§ Written task:
Turn the lines below, from the first one through the line containing "color balance rgb: perceptual", into a JSON list of strings with one string per line, leaving out any blank lines.

━━━ Stored records ━━━

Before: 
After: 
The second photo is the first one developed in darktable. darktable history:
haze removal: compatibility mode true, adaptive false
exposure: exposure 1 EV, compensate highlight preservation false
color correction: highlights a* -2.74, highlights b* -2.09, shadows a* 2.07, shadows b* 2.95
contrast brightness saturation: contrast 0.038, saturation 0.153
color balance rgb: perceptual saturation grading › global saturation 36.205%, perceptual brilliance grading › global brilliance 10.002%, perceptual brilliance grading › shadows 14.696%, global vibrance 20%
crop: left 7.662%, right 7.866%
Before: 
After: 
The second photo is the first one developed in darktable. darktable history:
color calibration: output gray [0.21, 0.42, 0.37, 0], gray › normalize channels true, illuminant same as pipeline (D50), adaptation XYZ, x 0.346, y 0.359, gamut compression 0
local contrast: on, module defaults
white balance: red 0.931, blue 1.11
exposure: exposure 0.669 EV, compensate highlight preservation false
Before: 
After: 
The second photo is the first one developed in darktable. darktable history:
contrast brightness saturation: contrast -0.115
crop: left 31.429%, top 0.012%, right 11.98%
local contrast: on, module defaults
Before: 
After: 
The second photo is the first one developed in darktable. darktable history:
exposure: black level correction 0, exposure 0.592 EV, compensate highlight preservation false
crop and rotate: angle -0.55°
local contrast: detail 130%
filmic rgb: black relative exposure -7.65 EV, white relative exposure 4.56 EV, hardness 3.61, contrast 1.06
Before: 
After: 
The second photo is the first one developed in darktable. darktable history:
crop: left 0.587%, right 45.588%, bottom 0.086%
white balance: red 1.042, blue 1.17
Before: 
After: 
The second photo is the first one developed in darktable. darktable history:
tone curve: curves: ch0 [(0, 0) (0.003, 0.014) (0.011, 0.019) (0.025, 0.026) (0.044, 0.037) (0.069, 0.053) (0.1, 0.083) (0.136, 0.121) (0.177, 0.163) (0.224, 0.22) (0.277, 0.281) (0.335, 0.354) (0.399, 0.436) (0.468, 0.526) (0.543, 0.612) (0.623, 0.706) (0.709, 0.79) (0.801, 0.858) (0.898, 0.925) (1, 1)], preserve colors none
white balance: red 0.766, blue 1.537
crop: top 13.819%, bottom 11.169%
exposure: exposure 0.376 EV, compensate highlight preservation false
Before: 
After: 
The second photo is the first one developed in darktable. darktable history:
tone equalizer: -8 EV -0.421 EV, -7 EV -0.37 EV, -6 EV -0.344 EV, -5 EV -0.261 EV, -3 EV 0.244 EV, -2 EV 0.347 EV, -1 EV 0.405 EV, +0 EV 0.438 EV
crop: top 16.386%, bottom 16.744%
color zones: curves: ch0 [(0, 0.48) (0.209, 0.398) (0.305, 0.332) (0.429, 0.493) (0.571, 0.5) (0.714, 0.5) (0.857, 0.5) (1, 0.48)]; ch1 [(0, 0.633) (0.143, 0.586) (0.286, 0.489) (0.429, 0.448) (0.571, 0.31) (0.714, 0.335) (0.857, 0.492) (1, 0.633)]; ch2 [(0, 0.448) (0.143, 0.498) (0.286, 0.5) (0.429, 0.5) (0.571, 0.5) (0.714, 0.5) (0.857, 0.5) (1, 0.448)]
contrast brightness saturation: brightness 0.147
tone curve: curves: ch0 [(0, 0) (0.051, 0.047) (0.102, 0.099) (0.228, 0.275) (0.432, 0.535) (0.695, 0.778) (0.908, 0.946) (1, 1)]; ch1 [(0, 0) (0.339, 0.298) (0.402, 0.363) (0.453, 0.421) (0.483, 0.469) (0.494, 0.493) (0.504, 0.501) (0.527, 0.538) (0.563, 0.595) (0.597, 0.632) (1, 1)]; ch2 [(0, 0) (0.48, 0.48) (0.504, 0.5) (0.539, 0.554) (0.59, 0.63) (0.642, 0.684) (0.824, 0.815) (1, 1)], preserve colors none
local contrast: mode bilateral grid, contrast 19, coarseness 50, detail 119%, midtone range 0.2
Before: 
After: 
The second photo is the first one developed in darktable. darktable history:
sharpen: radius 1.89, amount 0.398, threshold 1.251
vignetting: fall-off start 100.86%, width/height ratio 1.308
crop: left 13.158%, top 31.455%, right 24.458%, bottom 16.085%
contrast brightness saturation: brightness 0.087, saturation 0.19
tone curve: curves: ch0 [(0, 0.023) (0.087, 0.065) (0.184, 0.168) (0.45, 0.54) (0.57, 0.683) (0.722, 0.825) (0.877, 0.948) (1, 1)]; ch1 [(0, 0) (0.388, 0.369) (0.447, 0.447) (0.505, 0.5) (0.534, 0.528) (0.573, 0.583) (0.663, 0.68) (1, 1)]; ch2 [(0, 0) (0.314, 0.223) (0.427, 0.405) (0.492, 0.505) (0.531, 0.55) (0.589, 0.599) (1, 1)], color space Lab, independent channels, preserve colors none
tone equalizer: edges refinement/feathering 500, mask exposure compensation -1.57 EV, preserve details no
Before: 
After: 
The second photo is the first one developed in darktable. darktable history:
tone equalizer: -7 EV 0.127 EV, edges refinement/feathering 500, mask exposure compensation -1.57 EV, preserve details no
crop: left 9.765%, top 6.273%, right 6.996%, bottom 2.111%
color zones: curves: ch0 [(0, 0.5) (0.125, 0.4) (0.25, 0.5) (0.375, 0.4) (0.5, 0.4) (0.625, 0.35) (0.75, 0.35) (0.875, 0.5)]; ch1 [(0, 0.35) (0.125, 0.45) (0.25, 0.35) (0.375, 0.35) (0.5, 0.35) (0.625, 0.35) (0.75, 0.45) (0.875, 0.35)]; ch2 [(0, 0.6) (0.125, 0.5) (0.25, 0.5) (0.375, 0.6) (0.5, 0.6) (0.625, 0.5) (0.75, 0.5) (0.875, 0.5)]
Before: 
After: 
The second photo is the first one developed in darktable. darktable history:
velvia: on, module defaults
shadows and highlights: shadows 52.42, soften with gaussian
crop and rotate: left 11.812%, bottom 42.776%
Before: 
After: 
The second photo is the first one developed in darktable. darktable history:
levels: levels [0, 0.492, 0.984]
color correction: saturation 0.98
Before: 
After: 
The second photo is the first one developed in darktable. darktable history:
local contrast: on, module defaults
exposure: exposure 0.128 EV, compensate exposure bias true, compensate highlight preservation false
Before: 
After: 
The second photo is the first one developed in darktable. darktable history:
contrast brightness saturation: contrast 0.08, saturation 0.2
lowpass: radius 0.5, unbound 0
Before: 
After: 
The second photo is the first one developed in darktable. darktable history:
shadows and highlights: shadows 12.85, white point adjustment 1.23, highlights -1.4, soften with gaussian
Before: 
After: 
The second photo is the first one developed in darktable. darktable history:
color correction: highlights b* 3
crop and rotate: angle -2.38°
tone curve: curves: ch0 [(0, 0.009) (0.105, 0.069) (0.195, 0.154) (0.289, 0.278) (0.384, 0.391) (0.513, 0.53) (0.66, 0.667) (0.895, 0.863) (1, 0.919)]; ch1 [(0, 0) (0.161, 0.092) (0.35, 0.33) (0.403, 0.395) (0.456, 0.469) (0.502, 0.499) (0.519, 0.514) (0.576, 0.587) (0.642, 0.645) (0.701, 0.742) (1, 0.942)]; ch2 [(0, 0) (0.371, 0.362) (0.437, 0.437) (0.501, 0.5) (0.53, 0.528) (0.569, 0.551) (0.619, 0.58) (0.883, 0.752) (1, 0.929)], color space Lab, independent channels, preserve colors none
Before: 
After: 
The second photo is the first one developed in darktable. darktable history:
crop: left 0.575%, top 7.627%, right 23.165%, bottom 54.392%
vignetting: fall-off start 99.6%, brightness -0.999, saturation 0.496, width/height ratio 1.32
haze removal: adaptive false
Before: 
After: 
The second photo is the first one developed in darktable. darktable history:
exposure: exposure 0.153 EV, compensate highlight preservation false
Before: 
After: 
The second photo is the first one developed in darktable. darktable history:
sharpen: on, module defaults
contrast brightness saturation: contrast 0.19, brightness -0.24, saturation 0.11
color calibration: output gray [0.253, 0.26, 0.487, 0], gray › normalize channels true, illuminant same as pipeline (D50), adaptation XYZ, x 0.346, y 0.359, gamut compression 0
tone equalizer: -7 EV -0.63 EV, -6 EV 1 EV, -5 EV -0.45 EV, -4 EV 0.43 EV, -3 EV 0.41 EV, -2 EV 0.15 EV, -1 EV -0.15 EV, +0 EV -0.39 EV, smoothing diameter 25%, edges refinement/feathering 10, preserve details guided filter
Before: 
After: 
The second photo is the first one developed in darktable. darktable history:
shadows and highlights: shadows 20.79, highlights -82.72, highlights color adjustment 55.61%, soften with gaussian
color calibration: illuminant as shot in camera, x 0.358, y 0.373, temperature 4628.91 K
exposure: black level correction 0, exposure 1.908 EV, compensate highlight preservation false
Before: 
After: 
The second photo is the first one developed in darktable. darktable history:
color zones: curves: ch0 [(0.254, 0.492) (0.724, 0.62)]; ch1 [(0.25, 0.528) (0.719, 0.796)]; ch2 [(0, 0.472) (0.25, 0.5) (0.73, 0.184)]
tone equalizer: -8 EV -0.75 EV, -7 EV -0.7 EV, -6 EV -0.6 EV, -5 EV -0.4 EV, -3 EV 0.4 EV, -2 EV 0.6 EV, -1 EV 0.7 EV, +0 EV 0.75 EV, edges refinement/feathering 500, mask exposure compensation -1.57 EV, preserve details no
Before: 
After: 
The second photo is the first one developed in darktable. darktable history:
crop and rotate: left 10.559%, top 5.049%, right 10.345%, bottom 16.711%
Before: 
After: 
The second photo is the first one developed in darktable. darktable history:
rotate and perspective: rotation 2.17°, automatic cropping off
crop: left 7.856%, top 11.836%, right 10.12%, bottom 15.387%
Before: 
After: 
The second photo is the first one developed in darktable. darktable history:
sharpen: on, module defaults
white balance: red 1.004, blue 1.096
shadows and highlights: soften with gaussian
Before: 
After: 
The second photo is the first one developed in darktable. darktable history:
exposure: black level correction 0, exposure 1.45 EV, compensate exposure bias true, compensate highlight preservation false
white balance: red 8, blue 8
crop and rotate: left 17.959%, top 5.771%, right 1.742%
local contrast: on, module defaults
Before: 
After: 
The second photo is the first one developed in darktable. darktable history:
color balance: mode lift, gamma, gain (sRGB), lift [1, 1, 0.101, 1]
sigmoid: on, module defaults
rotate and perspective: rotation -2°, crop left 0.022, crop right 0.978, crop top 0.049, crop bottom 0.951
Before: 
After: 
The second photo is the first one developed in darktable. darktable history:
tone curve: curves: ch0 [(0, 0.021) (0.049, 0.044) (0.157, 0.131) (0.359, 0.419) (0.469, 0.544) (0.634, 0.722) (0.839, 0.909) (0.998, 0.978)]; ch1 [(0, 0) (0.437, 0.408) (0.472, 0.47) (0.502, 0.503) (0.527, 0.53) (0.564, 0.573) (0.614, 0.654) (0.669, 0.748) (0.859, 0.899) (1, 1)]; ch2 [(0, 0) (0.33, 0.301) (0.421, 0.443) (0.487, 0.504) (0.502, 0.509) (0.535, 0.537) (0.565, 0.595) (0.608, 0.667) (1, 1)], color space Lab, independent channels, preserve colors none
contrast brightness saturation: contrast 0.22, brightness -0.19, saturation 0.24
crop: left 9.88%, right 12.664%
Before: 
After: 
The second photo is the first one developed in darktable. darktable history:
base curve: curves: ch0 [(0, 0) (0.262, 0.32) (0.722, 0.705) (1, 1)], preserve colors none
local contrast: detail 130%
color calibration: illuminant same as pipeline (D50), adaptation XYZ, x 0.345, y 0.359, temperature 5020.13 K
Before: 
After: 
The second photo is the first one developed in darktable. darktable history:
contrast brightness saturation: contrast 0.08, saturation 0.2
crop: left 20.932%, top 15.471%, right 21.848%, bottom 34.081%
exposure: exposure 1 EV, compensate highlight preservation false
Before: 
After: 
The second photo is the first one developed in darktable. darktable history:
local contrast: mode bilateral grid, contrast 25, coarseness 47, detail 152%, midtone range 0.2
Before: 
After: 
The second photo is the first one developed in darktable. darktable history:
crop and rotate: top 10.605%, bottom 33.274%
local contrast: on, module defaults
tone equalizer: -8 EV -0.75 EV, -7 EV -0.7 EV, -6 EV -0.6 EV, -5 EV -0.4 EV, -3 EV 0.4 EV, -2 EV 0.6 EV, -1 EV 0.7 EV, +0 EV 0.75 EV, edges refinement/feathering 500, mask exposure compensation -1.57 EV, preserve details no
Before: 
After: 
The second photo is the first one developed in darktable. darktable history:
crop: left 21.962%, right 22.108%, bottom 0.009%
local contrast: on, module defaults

━━━

§ Solution to this task:
[
  "Before: ",
  "After: ",
  "The second photo is the first one developed in darktable. darktable history:",
  "haze removal: compatibility mode true, adaptive false",
  "exposure: exposure 1 EV, compensate highlight preservation false",
  "color correction: highlights a* -2.74, highlights b* -2.09, shadows a* 2.07, shadows b* 2.95",
  "contrast brightness saturation: contrast 0.038, saturation 0.153",
  "color balance rgb: perceptual saturation grading › global saturation 36.205%, perceptual brilliance grading › global brilliance 10.002%, perceptual brilliance grading › shadows 14.696%, global vibrance 20%"
]